Kammerjäger klagenRattenplage in Deutschland: Darum ist es dieses Jahr besonder schlimm

Die Ratten sind los. Sie dringen in Wohnungen ein, fressen sich durch unseren Müll und übertragen Krankheiten. Wieso sind es dieses Jahr besonders viele Tiere, die in unseren Städten ihr Unwesen treiben?

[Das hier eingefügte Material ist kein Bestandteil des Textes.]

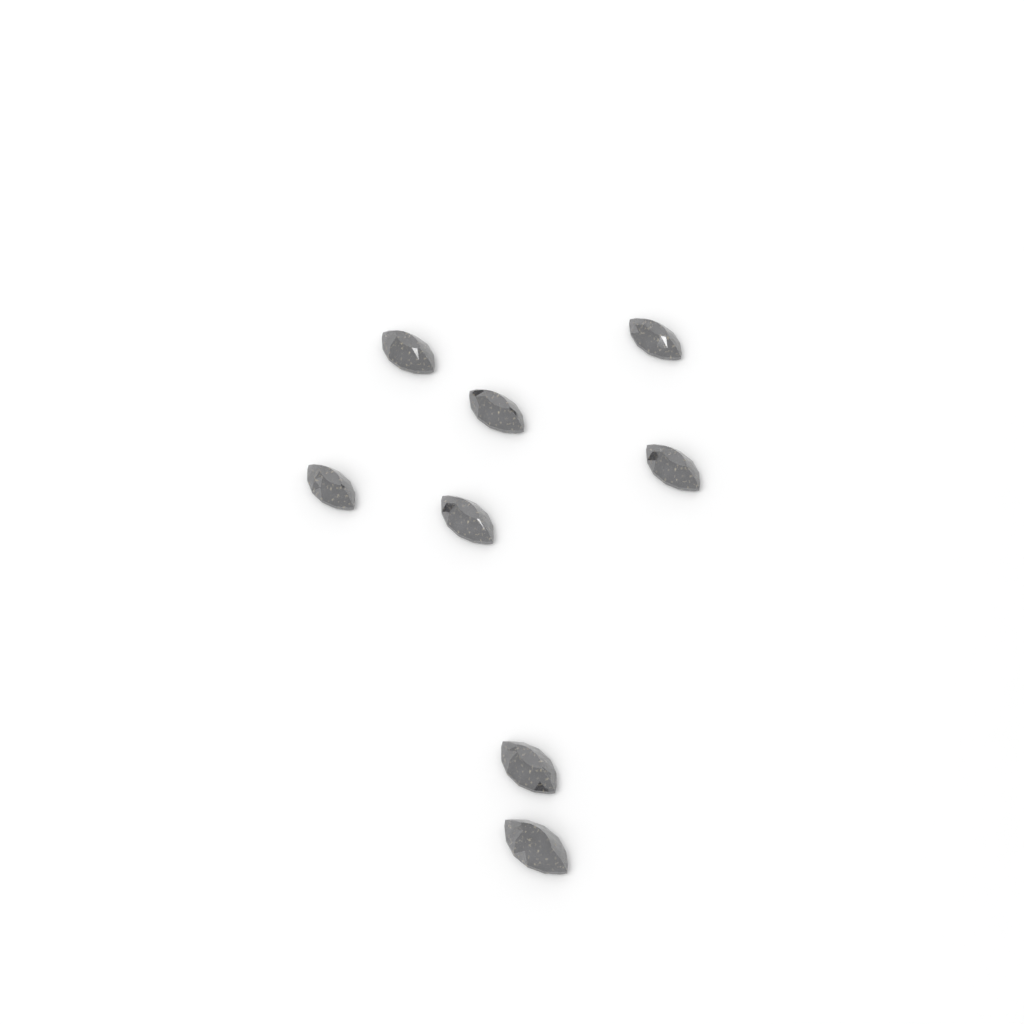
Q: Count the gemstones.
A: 8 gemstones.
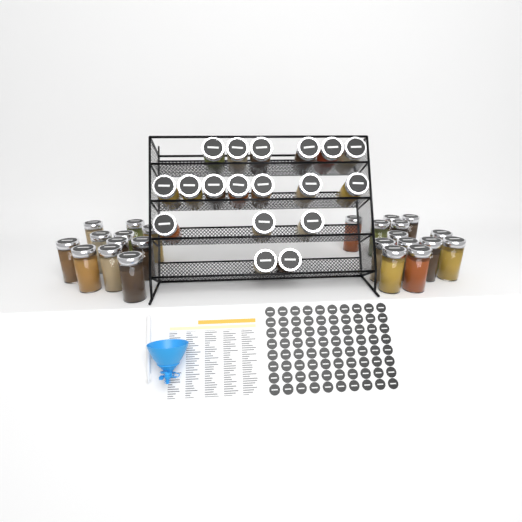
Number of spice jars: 42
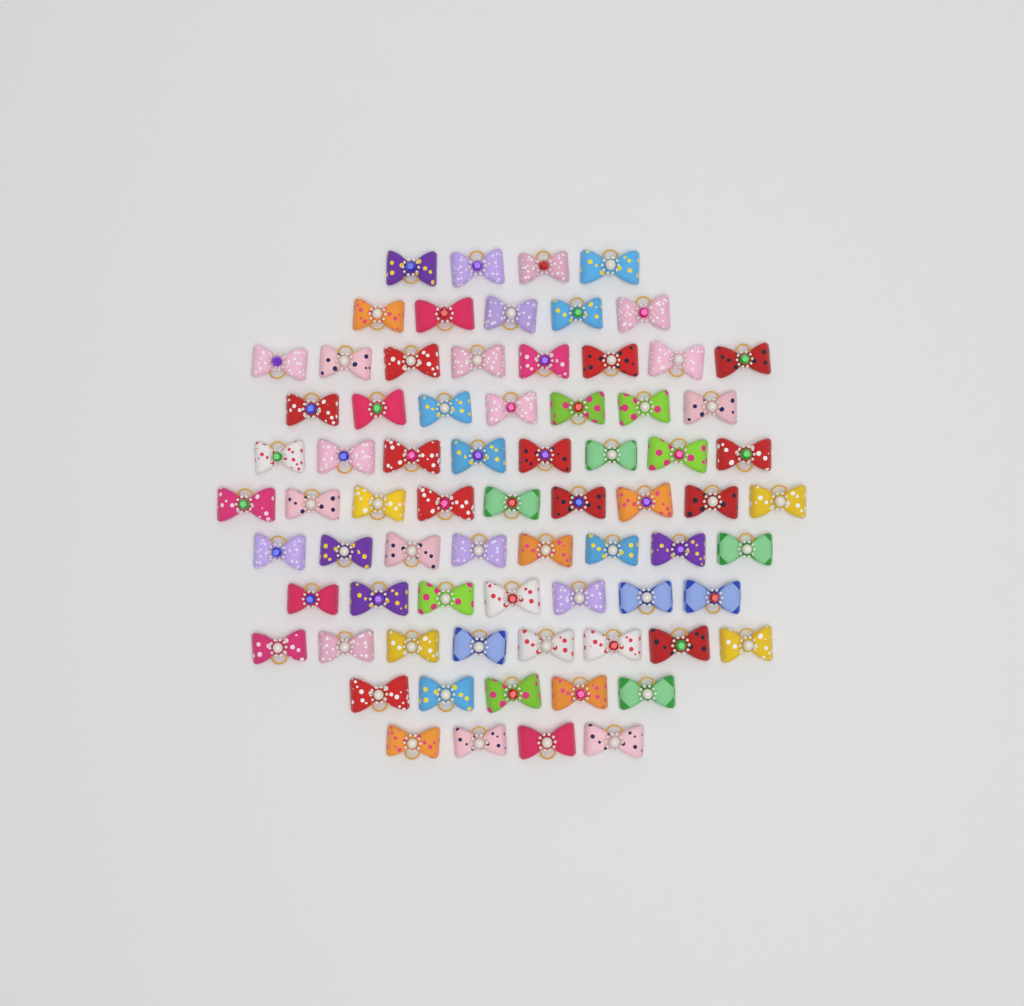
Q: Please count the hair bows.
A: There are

Der heiße Sommer 2018 bringt neue bisher ungeahnte Folgen. In den Städten im Land treiben sich in diesem Jahr besonders viele Ratten herum, die Dank der warmen Temperaturen mehr Nahrung als sonst gefunden haben.

 

So viele Ratten gab es selten

Bei schönem Wetter sind mehr Menschen im Freien unterwegs, die ihren Dreck und ihre Abfälle hinterlassen. Grillreste, heruntergefallene Pommes und Eiswaffeln sind für die Nager wahre Köstlichkeiten, die ihnen das Leben um einiges angenehmer gestalten. Dadurch vermehren sich die Ratten sehr rasant. Auch Sylvia Kostner vom Landesamt für Gesundheit und Soziales erklärte gegenüber Bild: „Die Zahl der Rattenmeldungen nimmt seit vier bis fünf Jahren zu. Deshalb gab es 2017 das erste Mal mehr als 10 000 Bekämpfungsmaßnahmen.“ Aktuell sind Kammerjäger im ganzen Land überlastet.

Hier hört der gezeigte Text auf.